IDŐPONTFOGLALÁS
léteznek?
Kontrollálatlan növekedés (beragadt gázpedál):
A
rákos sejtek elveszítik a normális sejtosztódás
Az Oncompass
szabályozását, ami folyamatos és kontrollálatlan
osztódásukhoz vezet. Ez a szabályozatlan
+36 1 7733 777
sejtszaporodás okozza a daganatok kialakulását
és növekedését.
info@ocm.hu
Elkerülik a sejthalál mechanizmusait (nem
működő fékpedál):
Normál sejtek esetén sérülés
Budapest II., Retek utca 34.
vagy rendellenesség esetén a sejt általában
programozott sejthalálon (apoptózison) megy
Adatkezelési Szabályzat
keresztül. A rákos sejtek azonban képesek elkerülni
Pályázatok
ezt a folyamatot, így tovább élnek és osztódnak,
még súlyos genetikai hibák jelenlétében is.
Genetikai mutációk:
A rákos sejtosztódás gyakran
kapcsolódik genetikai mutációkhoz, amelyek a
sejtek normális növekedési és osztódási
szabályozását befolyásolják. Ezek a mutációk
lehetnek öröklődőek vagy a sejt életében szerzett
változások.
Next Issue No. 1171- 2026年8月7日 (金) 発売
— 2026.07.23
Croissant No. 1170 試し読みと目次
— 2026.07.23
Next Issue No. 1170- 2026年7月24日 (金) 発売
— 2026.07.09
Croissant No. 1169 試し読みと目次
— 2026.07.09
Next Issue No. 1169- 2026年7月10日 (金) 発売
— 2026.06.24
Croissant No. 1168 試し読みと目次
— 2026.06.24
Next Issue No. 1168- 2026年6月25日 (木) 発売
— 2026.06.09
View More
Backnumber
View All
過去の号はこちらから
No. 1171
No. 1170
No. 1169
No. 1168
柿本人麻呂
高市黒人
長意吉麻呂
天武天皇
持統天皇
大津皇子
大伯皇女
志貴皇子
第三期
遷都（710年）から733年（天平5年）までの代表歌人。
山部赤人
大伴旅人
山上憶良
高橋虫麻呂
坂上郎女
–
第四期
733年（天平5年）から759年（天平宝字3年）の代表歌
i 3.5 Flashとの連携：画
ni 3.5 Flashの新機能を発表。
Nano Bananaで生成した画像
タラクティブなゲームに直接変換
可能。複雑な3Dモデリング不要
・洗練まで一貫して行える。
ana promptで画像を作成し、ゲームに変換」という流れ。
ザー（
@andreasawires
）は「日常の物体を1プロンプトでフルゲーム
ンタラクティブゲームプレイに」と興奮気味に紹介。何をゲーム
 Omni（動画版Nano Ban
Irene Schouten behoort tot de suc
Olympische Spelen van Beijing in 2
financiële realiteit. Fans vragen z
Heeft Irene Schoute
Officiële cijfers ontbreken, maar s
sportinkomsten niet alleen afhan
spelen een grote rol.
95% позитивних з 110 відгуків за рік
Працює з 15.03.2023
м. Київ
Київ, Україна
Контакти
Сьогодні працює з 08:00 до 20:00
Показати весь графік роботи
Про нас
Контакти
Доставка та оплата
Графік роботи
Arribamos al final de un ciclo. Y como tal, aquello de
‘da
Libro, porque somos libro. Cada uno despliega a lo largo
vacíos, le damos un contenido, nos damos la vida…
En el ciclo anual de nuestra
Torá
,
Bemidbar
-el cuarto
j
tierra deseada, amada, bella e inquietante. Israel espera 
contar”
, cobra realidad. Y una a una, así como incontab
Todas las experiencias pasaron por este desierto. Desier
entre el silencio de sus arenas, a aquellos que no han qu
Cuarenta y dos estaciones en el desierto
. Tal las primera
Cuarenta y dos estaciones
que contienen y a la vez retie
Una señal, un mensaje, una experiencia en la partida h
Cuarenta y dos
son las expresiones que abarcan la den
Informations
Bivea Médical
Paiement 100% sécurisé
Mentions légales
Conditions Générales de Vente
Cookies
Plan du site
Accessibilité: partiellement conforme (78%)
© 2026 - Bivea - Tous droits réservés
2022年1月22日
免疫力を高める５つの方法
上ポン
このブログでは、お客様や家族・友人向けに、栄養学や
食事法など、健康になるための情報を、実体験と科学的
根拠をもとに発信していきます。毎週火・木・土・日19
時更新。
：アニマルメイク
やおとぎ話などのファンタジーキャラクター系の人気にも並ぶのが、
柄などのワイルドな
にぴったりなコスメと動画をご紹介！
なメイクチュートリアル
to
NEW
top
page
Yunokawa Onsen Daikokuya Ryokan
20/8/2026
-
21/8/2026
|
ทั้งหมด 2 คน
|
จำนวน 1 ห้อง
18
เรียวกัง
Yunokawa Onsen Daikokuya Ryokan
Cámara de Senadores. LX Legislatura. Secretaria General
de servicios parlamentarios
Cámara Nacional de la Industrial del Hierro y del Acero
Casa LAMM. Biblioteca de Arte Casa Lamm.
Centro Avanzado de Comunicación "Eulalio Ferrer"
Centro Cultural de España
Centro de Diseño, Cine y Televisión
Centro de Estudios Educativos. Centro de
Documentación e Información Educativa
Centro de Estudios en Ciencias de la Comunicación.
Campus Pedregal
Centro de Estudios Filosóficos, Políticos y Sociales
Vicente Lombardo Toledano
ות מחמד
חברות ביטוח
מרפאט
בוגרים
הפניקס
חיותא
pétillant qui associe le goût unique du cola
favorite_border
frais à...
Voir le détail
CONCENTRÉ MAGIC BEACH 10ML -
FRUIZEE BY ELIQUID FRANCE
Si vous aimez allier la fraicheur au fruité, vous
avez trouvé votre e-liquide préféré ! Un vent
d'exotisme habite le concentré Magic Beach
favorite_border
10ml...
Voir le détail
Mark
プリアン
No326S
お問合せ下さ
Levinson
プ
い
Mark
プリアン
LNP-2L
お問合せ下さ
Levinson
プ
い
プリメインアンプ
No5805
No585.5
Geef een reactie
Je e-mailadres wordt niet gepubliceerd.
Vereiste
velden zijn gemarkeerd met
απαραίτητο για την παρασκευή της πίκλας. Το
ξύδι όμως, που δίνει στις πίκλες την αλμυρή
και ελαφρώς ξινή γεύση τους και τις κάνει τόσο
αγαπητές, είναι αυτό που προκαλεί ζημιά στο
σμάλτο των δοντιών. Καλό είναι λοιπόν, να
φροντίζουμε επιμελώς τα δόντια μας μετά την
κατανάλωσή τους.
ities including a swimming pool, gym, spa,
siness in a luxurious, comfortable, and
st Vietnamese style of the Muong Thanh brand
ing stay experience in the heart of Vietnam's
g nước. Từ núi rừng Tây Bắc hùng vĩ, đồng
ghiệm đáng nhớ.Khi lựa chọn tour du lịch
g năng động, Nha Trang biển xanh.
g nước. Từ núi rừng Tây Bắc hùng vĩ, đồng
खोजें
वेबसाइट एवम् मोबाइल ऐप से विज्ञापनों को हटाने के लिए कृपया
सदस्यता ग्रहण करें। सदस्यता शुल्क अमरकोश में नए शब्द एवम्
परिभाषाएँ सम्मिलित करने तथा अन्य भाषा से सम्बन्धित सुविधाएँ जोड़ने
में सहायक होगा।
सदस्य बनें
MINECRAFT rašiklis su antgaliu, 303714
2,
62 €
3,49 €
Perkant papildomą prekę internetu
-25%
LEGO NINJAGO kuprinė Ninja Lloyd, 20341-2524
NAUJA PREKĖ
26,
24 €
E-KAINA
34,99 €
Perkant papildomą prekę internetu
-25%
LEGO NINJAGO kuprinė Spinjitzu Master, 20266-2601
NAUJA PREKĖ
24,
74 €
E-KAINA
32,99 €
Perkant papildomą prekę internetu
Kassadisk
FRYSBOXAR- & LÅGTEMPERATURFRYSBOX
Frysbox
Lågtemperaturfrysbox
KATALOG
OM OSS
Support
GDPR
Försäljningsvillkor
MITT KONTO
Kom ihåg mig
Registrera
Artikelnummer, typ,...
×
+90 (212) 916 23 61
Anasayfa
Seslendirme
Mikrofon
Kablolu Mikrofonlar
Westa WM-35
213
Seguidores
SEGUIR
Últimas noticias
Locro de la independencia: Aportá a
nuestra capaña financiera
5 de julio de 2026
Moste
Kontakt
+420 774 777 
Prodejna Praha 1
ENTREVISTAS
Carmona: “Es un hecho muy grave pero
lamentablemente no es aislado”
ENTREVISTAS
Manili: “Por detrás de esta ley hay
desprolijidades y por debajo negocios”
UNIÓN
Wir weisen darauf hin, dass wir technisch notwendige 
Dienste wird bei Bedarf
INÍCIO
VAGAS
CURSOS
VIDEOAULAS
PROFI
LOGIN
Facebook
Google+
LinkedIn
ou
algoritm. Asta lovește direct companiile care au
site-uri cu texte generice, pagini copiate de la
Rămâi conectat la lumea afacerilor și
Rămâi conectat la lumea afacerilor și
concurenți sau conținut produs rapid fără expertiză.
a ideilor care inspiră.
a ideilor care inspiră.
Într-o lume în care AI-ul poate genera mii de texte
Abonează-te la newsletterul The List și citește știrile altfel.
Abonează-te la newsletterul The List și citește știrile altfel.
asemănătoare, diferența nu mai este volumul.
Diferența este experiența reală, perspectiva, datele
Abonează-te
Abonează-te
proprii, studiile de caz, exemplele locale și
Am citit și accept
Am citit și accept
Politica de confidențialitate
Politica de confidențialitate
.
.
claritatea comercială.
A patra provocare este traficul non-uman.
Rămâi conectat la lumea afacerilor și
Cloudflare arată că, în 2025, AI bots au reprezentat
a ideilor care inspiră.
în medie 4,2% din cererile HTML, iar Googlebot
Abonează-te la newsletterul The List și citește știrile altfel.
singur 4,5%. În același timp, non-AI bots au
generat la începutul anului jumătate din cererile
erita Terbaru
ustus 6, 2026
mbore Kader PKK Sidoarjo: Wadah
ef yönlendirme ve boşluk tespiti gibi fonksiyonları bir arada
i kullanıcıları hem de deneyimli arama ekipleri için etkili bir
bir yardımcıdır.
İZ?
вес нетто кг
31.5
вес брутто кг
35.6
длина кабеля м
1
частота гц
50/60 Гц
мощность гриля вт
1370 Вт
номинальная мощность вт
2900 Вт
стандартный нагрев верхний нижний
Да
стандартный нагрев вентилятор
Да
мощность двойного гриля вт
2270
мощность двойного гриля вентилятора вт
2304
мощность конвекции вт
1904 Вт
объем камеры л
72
####################
Work to be completed: If a line comes after the one containing "Heeft Irene Schoute", leave it out; set down every line of the data before it, and that line itself, exactly.

Expected output:
IDŐPONTFOGLALÁS
léteznek?
Kontrollálatlan növekedés (beragadt gázpedál):
A
rákos sejtek elveszítik a normális sejtosztódás
Az Oncompass
szabályozását, ami folyamatos és kontrollálatlan
osztódásukhoz vezet. Ez a szabályozatlan
+36 1 7733 777
sejtszaporodás okozza a daganatok kialakulását
és növekedését.
info@ocm.hu
Elkerülik a sejthalál mechanizmusait (nem
működő fékpedál):
Normál sejtek esetén sérülés
Budapest II., Retek utca 34.
vagy rendellenesség esetén a sejt általában
programozott sejthalálon (apoptózison) megy
Adatkezelési Szabályzat
keresztül. A rákos sejtek azonban képesek elkerülni
Pályázatok
ezt a folyamatot, így tovább élnek és osztódnak,
még súlyos genetikai hibák jelenlétében is.
Genetikai mutációk:
A rákos sejtosztódás gyakran
kapcsolódik genetikai mutációkhoz, amelyek a
sejtek normális növekedési és osztódási
szabályozását befolyásolják. Ezek a mutációk
lehetnek öröklődőek vagy a sejt életében szerzett
változások.
Next Issue No. 1171- 2026年8月7日 (金) 発売
— 2026.07.23
Croissant No. 1170 試し読みと目次
— 2026.07.23
Next Issue No. 1170- 2026年7月24日 (金) 発売
— 2026.07.09
Croissant No. 1169 試し読みと目次
— 2026.07.09
Next Issue No. 1169- 2026年7月10日 (金) 発売
— 2026.06.24
Croissant No. 1168 試し読みと目次
— 2026.06.24
Next Issue No. 1168- 2026年6月25日 (木) 発売
— 2026.06.09
View More
Backnumber
View All
過去の号はこちらから
No. 1171
No. 1170
No. 1169
No. 1168
柿本人麻呂
高市黒人
長意吉麻呂
天武天皇
持統天皇
大津皇子
大伯皇女
志貴皇子
第三期
遷都（710年）から733年（天平5年）までの代表歌人。
山部赤人
大伴旅人
山上憶良
高橋虫麻呂
坂上郎女
–
第四期
733年（天平5年）から759年（天平宝字3年）の代表歌
i 3.5 Flashとの連携：画
ni 3.5 Flashの新機能を発表。
Nano Bananaで生成した画像
タラクティブなゲームに直接変換
可能。複雑な3Dモデリング不要
・洗練まで一貫して行える。
ana promptで画像を作成し、ゲームに変換」という流れ。
ザー（
@andreasawires
）は「日常の物体を1プロンプトでフルゲーム
ンタラクティブゲームプレイに」と興奮気味に紹介。何をゲーム
 Omni（動画版Nano Ban
Irene Schouten behoort tot de suc
Olympische Spelen van Beijing in 2
financiële realiteit. Fans vragen z
Heeft Irene Schoute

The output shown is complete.